Let’s take a look at where things stand, by way of the New York Times’ excellent interactive maps:
Iowa (2/1):
Michigan (3/8):
Illinois (3/15):
Missouri (3/15):
Ohio (3/15):
New York (4/19):
Pennsylvania (4/26):
Indiana (5//3):
The nine counties are named for two different men from New York state—George Clinton, who was vice president to both Thomas Jefferson and James Madison, and former Gov. Dewitt Clinton, the planner of the Erie Canal. So it makes sense that the various counties reflect the Yankee migration into the Midwest (or old Northwest) or are in places that might have benefited from the canal’s economic boom. More to the point, people in the South, where Clinton has dominated, tended not to name their counties after New York politicians.

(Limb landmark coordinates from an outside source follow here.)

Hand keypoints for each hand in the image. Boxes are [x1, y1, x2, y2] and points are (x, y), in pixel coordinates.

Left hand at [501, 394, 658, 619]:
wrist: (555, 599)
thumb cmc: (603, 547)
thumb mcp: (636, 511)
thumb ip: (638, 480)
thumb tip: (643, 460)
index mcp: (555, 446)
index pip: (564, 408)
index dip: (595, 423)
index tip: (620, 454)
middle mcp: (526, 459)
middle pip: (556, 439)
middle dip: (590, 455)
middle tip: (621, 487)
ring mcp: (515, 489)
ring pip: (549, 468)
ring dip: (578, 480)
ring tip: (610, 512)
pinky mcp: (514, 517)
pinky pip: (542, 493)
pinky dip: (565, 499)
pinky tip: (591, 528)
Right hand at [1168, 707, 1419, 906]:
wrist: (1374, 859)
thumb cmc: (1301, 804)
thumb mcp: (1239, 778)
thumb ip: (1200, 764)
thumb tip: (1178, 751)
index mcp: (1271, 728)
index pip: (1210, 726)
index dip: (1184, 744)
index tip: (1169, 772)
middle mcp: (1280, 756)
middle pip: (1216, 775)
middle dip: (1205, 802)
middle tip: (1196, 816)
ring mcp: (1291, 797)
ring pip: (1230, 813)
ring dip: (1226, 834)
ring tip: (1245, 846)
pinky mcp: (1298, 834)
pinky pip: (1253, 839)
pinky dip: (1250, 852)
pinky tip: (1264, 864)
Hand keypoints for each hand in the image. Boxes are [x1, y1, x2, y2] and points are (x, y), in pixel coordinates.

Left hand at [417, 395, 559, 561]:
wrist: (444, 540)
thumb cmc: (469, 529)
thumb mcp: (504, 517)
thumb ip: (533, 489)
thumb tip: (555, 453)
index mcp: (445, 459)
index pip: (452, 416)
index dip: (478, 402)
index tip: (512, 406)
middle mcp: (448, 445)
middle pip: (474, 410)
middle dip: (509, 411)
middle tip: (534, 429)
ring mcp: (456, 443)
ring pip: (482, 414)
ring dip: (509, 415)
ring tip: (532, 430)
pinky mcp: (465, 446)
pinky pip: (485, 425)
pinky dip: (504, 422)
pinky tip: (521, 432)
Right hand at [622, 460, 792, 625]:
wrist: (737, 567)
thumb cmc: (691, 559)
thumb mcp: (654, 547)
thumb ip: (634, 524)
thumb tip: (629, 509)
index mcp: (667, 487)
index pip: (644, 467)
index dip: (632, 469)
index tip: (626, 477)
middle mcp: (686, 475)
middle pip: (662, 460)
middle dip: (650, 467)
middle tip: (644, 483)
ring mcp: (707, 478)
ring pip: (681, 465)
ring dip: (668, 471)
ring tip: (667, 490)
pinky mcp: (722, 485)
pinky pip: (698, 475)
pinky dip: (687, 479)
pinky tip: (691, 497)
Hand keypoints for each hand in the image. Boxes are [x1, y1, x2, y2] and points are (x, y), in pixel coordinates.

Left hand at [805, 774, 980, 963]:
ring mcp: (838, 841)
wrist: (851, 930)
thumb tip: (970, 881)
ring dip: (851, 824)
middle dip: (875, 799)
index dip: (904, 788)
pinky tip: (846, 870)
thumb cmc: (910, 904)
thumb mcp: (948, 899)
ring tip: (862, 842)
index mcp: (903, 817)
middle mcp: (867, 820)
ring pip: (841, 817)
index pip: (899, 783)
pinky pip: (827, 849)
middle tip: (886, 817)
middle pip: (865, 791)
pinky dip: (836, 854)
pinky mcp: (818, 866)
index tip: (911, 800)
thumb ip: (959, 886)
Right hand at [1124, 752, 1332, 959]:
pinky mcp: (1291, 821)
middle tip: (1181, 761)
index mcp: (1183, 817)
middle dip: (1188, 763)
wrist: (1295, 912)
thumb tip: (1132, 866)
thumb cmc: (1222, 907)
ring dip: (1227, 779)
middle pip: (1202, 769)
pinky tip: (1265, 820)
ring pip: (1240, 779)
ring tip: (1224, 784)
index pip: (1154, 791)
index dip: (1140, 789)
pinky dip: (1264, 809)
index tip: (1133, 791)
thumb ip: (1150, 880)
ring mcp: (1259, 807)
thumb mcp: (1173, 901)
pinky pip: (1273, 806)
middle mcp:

Still, Kentucky’s Clinton County could put the streak in jeopardy. It is similar in demographics to two bordering counties in Tennessee, Pickett County and Clay County, which Clinton won handily in that state’s Super Tuesday primary. There is only one Sanders County in the United States, named for the former Montana Sen. Wilbur Fisk Sanders. Clinton will have her chance at payback when Montana votes on June 7.